(Beginning of PROVIDED MATERIAL)

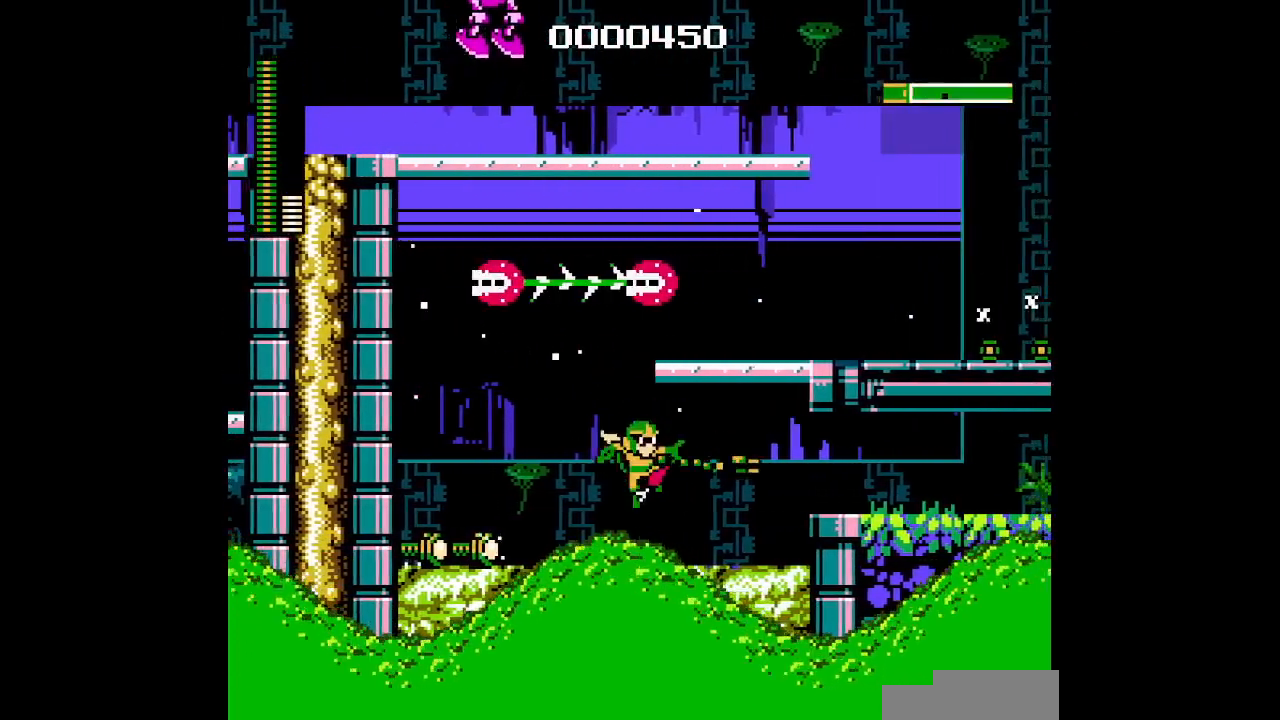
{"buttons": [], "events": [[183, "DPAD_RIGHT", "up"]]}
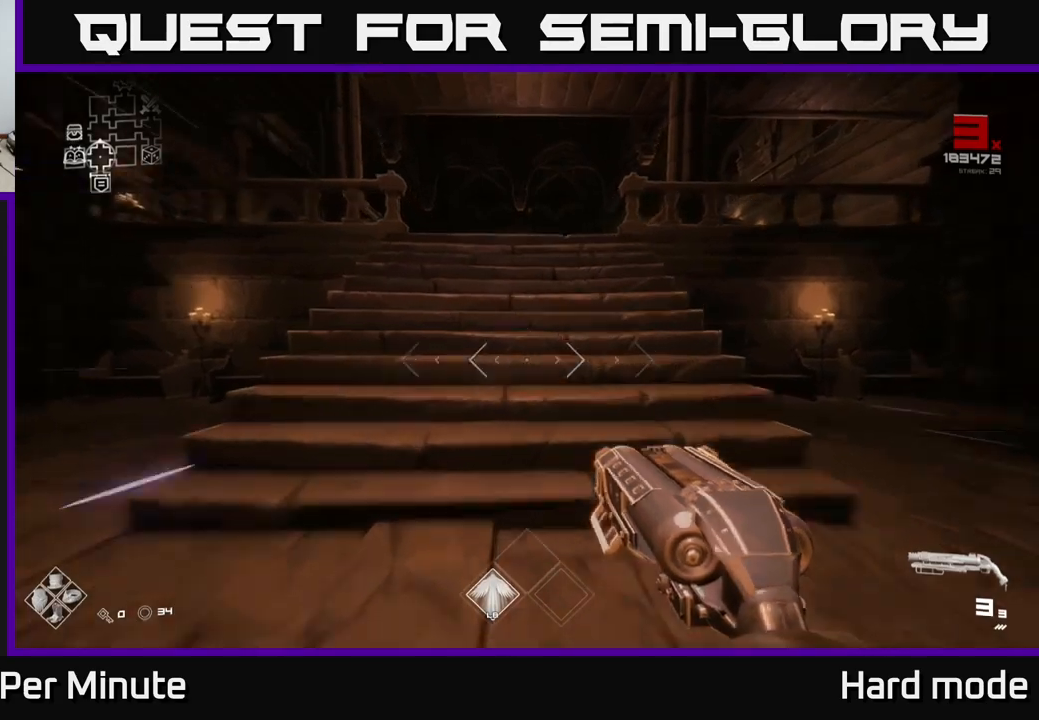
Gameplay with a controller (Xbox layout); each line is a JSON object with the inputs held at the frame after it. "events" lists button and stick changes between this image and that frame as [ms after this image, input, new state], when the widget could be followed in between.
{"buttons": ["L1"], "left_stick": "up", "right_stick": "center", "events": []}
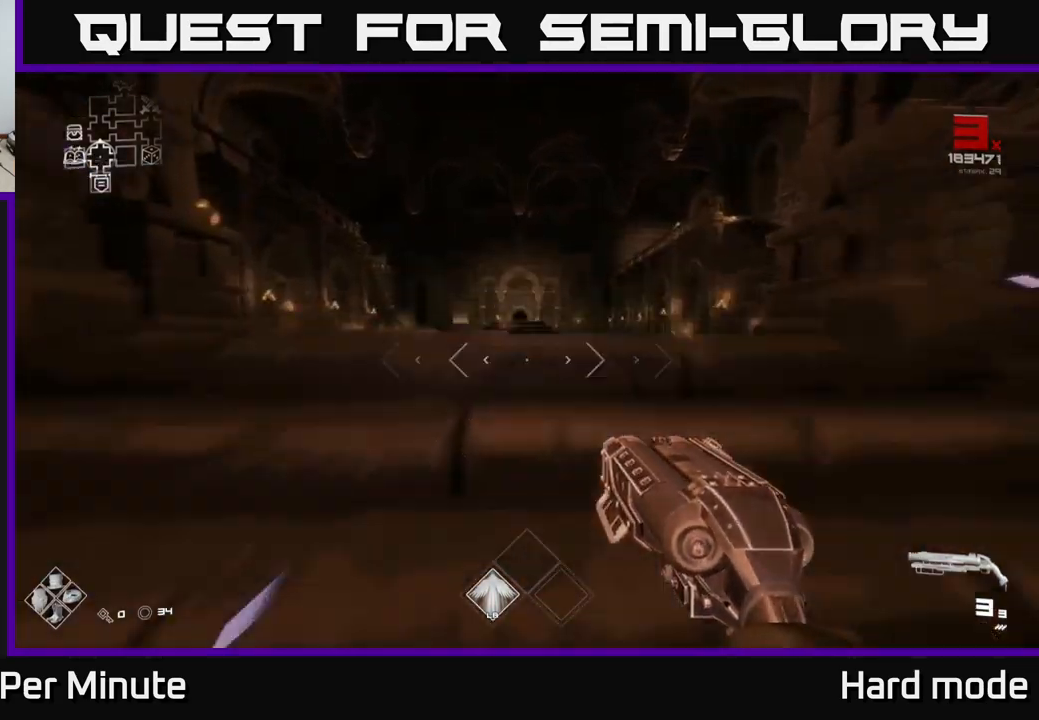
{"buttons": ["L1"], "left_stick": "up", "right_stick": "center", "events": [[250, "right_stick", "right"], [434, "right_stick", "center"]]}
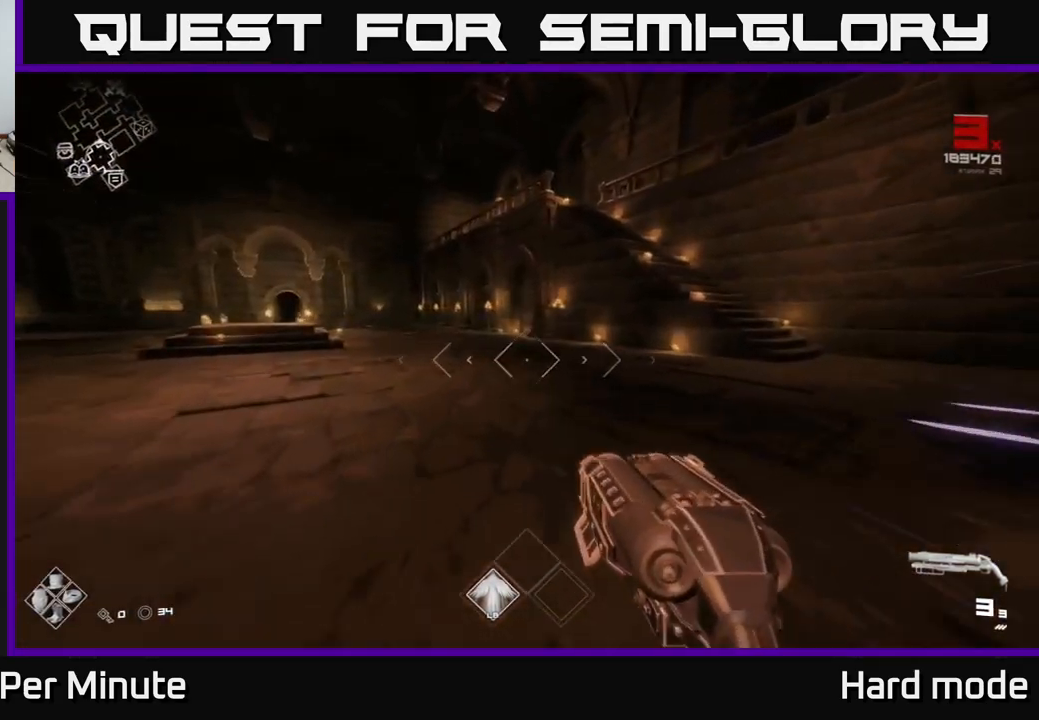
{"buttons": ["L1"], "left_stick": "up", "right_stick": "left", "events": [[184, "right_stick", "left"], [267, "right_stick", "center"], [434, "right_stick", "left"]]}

(End of PROVIDED MATERIAL)
(Beginning of PROVIDED MATERIAL)

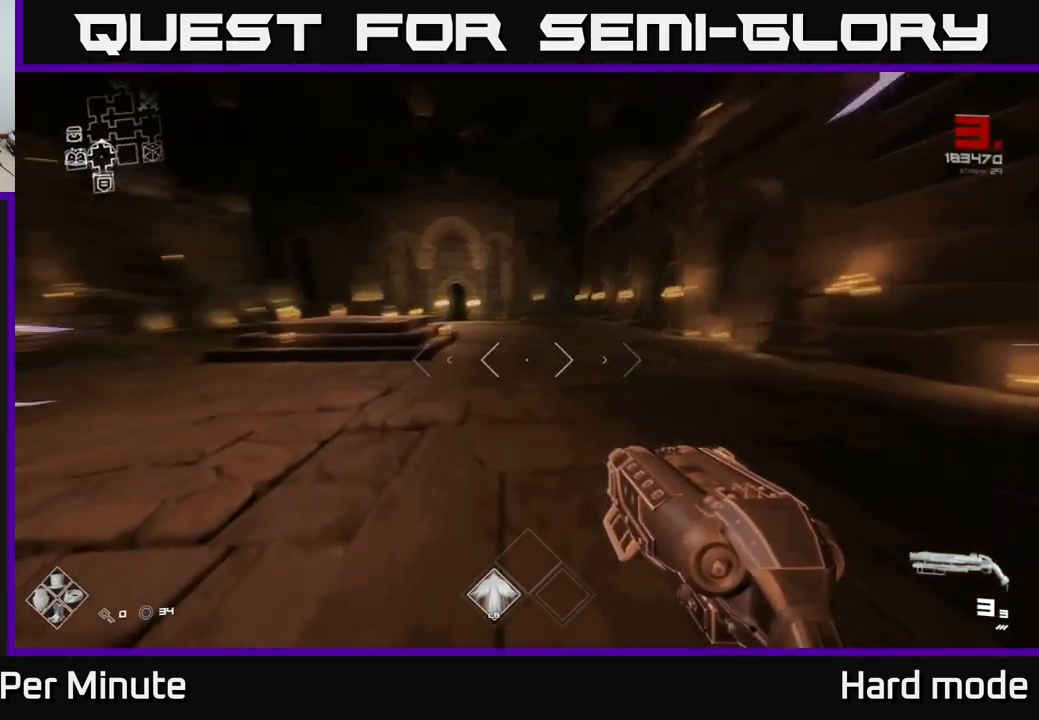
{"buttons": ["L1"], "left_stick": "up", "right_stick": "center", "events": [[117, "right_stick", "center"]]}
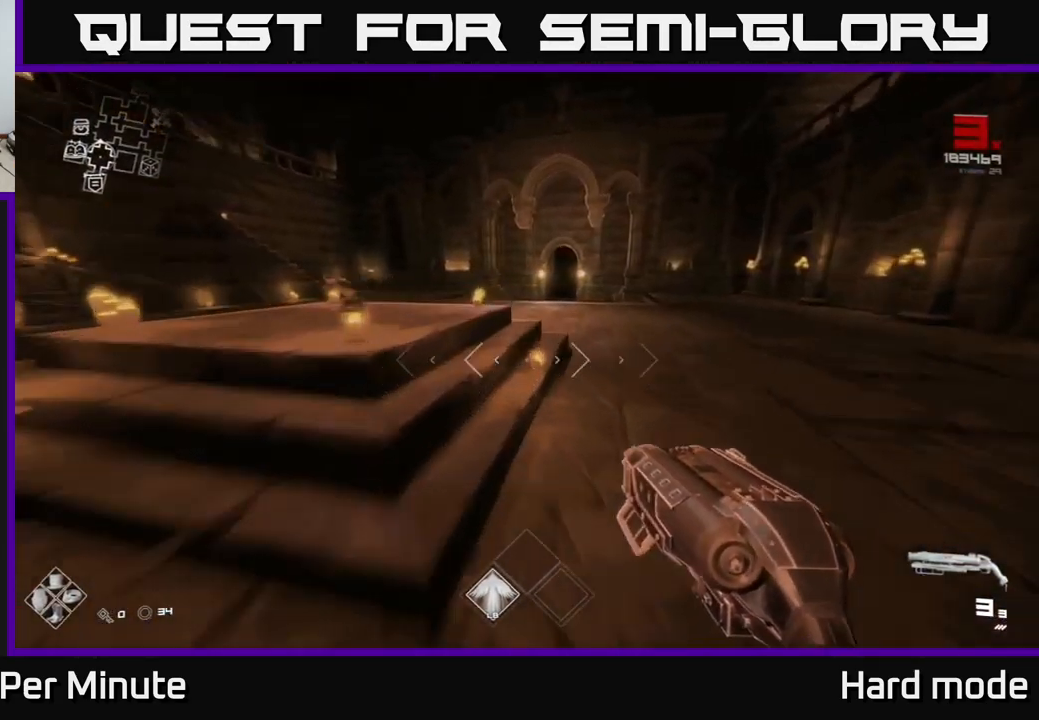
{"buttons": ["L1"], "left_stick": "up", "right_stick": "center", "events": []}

(End of PROVIDED MATERIAL)

* PROBLEM TO WORK ON
The answer must consist of every line from the records above that holds "center".

* TASK SOLUTION
{"buttons": ["L1"], "left_stick": "up", "right_stick": "center", "events": []}
{"buttons": ["L1"], "left_stick": "up", "right_stick": "center", "events": [[250, "right_stick", "right"], [434, "right_stick", "center"]]}
{"buttons": ["L1"], "left_stick": "up", "right_stick": "left", "events": [[184, "right_stick", "left"], [267, "right_stick", "center"], [434, "right_stick", "left"]]}
{"buttons": ["L1"], "left_stick": "up", "right_stick": "center", "events": [[117, "right_stick", "center"]]}
{"buttons": ["L1"], "left_stick": "up", "right_stick": "center", "events": []}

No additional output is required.